**Task item**:
Skip the pictures, please, and write out exactly every line from the one containing "07/17/98 (Unofficial -- taken from sec" through the end of the listing below.

= = = = = = =

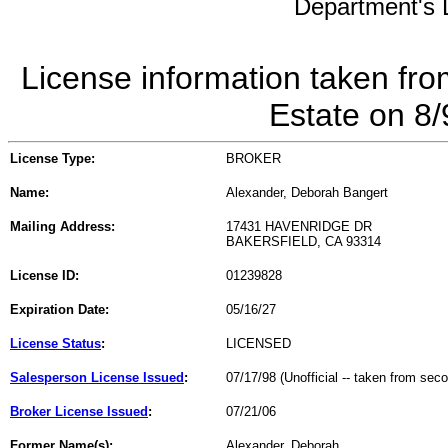
Department's L
License information taken fro
Estate on 8
License Type:
BROKER
Name:
Alexander, Deborah Bangert
Mailing Address:
17431 HAVENRIDGE DR
BAKERSFIELD, CA 93314
License ID:
01239828
Expiration Date:
05/16/27
License Status
:
LICENSED
Salesperson License Issued
:
07/17/98 (Unofficial -- taken from sec
Broker License Issued
:
07/21/06
Former Name(s):
Alexander, Deborah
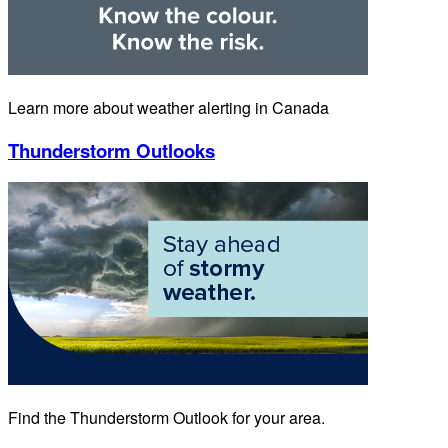
Learn more about weather alerting in Canada
Thunderstorm Outlooks
Find the Thunderstorm Outlook for your area.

= = = = = = =

**Finished exercise**:
07/17/98 (Unofficial -- taken from sec
Broker License Issued
:
07/21/06
Former Name(s):
Alexander, Deborah
Learn more about weather alerting in Canada
Thunderstorm Outlooks
Find the Thunderstorm Outlook for your area.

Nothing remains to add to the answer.